Topological superconductors are a newly discovered class of materials with features uniquely advantageous for quantum computing. They have lately generated an immense amount of attention due to the possibility of them having effective Majorana fermions at surfaces, vortices, and other defects. Approximately one can say that a Majorana fermion is half an electron, or more accurately, in a system with Majorana fermions the wave function of an electron has split up into two separate parts. This non-local property of two Majorana fermions can be used for exceptionally fault-tolerant quantum computing. A quantum computer uses the quantum nature of matter to represent data and preform calculations and can be exponentially faster than any classical supercomputer. However, quantum systems are generally extremely sensitive to disturbances and we are still far from being able to construct useful quantum computers. Topological superconductors with Majorana fermions avoid this extreme sensitivity by using the non-local nature of the Majorana fermions, which automatically make them very robust.
The goals of this project are to theoretically 1) discover new and experimentally viable topological superconductors with Majorana fermions and 2) determine the properties of the Majorana fermions and the conditions necessary for feasible topological quantum computation in real materials. The project will focus both on the currently most promising topological superconductors found in superconducting hybrid structures of well-known spin-orbit coupled materials and on discovering new topological superconductors in graphene and related materials.
We already have many years of experience studying these types of systems using a microscopic lattice tight-binding Bogoliubov-de Gennes formalism, which is ideally suited for an accurate description of the superconducting state in topological superconductor with Majorana fermions.

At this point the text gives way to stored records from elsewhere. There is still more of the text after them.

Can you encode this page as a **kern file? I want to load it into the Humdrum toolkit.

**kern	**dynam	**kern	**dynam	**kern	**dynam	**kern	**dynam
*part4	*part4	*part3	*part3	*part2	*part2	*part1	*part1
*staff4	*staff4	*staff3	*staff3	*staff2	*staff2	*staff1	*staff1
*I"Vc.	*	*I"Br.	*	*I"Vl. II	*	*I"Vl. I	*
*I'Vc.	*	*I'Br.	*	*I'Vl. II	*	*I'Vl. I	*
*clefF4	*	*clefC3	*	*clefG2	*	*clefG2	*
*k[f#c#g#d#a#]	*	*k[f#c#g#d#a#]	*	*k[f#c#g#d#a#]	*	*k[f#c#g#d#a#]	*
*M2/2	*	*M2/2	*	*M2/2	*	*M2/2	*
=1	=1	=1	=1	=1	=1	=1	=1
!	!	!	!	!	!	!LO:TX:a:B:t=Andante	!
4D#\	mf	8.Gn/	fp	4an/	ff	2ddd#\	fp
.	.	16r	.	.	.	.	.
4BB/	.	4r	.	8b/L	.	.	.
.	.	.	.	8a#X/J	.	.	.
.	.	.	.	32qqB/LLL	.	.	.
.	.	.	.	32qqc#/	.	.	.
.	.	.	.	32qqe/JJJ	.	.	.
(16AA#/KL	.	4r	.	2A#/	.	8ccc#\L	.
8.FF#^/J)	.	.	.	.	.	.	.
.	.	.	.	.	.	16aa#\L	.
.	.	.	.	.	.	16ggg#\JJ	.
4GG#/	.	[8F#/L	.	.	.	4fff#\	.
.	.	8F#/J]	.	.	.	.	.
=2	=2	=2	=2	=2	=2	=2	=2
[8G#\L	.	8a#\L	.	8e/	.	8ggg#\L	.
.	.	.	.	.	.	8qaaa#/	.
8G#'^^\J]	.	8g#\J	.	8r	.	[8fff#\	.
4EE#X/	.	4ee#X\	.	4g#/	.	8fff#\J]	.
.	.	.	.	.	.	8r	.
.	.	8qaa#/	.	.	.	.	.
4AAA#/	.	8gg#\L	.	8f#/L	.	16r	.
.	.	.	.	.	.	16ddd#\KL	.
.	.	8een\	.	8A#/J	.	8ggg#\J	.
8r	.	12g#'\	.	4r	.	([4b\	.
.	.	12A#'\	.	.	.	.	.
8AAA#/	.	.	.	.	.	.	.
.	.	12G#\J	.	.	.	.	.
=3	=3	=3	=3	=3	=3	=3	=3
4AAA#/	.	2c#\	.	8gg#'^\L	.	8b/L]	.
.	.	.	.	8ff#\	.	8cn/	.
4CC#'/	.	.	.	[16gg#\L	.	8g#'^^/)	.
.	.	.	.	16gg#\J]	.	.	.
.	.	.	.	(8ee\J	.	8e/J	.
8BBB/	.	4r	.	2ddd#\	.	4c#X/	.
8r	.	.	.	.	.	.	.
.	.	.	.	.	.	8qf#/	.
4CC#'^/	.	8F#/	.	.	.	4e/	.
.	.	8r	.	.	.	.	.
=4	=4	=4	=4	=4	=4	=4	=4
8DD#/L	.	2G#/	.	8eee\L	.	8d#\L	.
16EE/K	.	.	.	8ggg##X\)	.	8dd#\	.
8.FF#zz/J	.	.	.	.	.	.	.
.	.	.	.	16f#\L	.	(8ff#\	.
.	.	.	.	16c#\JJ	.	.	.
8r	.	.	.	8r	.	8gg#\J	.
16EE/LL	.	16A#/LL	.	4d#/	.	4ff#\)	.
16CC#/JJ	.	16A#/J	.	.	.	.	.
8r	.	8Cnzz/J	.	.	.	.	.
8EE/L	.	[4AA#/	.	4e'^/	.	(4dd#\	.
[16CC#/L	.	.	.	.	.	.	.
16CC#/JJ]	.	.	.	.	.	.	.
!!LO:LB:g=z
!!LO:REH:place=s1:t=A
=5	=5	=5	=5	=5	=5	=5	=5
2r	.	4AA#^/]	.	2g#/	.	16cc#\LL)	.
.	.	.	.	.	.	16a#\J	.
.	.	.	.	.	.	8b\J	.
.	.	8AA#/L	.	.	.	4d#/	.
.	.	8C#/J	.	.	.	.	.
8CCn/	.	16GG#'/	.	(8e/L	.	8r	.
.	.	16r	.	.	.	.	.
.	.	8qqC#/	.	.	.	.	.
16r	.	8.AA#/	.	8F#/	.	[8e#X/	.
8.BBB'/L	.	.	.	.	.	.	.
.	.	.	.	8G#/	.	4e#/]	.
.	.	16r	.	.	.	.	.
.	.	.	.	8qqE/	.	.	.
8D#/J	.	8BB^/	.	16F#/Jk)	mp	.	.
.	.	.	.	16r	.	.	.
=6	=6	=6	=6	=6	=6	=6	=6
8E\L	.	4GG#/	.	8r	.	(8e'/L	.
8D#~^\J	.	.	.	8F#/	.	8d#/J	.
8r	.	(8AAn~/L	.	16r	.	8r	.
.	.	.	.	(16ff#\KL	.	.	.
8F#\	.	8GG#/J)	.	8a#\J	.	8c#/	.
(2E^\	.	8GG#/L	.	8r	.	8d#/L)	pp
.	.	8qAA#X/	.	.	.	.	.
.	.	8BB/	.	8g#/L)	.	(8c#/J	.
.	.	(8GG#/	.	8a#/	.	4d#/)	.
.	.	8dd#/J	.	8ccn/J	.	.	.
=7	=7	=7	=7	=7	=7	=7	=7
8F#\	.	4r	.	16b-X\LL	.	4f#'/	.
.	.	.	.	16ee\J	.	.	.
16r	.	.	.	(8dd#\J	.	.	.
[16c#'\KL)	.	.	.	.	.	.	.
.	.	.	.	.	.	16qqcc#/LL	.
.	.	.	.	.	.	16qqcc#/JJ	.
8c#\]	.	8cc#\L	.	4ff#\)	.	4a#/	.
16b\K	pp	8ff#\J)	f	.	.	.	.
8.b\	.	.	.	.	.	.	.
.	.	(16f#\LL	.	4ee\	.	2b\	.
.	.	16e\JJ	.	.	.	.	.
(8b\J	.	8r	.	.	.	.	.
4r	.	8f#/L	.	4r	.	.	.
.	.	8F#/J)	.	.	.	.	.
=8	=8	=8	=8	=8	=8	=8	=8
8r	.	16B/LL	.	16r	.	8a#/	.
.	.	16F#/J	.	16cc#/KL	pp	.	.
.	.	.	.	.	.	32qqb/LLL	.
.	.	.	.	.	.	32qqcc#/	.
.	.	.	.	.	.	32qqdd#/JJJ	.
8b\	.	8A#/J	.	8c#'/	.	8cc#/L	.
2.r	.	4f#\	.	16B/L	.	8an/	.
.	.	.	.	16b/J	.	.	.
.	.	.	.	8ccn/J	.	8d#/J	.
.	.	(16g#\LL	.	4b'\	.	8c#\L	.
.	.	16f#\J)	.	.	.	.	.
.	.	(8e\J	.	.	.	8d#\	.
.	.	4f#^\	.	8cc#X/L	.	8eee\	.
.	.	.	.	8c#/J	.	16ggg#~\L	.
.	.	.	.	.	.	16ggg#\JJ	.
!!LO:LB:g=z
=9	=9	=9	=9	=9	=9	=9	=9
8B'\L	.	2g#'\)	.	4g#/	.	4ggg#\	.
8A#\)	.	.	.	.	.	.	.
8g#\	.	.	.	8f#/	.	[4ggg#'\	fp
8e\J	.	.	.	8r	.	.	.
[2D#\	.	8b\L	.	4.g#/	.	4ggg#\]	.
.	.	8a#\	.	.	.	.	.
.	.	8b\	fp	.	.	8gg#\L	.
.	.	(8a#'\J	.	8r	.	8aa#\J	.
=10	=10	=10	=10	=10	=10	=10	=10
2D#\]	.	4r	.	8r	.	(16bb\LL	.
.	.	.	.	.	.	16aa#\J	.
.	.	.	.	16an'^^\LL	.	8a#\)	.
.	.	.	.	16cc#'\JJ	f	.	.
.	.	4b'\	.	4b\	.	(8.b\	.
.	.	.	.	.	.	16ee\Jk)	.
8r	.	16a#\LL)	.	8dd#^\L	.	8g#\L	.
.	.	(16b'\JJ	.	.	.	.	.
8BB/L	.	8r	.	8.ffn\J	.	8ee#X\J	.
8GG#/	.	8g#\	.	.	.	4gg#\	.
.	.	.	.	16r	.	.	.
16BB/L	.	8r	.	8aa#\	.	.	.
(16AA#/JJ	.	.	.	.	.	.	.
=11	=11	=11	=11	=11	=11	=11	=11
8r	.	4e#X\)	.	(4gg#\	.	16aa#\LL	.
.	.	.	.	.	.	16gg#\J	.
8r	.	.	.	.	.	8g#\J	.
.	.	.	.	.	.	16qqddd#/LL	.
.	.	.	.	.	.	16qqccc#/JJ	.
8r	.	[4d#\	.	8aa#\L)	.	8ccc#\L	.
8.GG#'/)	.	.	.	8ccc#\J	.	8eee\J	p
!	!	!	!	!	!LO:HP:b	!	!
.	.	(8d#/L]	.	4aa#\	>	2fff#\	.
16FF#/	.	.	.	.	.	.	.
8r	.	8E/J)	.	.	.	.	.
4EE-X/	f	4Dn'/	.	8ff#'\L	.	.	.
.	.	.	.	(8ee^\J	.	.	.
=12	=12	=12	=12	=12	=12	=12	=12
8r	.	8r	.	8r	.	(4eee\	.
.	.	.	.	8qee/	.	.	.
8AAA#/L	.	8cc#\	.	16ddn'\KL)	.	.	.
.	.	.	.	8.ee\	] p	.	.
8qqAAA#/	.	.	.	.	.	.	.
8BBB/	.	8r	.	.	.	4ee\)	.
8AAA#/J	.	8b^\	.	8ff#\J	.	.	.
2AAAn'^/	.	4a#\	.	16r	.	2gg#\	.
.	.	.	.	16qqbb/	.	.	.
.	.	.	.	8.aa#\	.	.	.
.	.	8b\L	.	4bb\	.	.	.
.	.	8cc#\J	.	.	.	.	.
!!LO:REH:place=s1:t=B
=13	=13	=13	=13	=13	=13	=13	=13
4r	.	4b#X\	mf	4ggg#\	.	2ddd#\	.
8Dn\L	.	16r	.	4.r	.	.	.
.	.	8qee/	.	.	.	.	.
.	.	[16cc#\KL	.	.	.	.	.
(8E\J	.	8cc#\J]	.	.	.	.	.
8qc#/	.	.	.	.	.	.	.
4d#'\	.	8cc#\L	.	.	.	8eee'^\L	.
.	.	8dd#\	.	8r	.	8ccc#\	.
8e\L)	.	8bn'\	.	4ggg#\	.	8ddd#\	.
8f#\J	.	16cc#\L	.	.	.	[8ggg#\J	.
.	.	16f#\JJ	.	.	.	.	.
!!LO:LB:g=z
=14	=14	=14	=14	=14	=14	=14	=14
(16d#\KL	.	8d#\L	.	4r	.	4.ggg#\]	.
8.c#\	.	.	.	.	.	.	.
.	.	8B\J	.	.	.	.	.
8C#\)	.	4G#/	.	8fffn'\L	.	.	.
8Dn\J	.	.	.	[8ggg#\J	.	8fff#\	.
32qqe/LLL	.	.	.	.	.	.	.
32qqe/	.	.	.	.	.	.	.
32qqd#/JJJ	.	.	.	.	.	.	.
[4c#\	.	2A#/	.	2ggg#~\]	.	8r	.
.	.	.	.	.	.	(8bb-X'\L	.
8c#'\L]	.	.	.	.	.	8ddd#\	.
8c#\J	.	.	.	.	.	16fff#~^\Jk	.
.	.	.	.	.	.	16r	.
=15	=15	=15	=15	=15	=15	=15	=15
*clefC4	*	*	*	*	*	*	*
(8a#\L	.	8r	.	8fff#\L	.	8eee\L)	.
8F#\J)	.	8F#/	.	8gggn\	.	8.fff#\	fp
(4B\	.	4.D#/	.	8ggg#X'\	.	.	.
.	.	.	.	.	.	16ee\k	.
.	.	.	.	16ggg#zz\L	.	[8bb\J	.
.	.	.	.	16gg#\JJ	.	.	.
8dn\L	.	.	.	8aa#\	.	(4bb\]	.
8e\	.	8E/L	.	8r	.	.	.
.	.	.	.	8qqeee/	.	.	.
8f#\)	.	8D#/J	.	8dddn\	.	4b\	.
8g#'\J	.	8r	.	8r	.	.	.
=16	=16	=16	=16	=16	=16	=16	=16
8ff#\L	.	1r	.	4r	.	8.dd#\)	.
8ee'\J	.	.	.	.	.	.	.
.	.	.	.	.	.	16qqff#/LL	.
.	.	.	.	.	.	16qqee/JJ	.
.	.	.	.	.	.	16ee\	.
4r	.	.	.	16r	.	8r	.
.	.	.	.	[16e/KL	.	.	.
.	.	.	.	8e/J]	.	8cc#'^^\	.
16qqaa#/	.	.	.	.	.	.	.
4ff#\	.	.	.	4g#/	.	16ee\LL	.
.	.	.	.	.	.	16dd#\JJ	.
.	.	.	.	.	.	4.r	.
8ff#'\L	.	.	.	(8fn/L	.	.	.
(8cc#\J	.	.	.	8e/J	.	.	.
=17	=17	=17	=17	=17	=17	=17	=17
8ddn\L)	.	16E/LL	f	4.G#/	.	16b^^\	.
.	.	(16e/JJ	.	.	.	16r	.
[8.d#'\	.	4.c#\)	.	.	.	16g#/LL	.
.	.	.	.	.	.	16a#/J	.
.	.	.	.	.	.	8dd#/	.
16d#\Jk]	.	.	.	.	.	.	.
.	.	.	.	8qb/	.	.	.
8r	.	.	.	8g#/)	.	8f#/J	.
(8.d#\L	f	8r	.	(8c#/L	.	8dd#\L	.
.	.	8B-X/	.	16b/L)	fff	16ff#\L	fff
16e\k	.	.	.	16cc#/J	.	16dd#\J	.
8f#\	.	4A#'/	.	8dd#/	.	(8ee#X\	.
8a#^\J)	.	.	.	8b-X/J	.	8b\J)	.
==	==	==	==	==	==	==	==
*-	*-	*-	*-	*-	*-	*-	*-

Thanks to medium SNIC grants, we have during the last years investigated a range of systems. The method usually involves diagonalizing large matrices and we often need to find a self-consistent solution for superconductivity, which requires us to find all eigenvalues. We have, however, recently developed a much more efficient way of treating these types of systems using a Chebychev expansion of the Green’s functions. The large advantage of this approach is that it avoids full diagonalization of large matrices, which scales at N^6 with N being the number of lattice sites, but instead we get a (A+BN)*N scaling, with A and B being constants. Thus we can go to significantly larger lattice sizes and thus get more realistic results for a wide variety of systems. This scaling is possible thanks to a sparse format and matrix-vector multiplications instead of full diagonalization.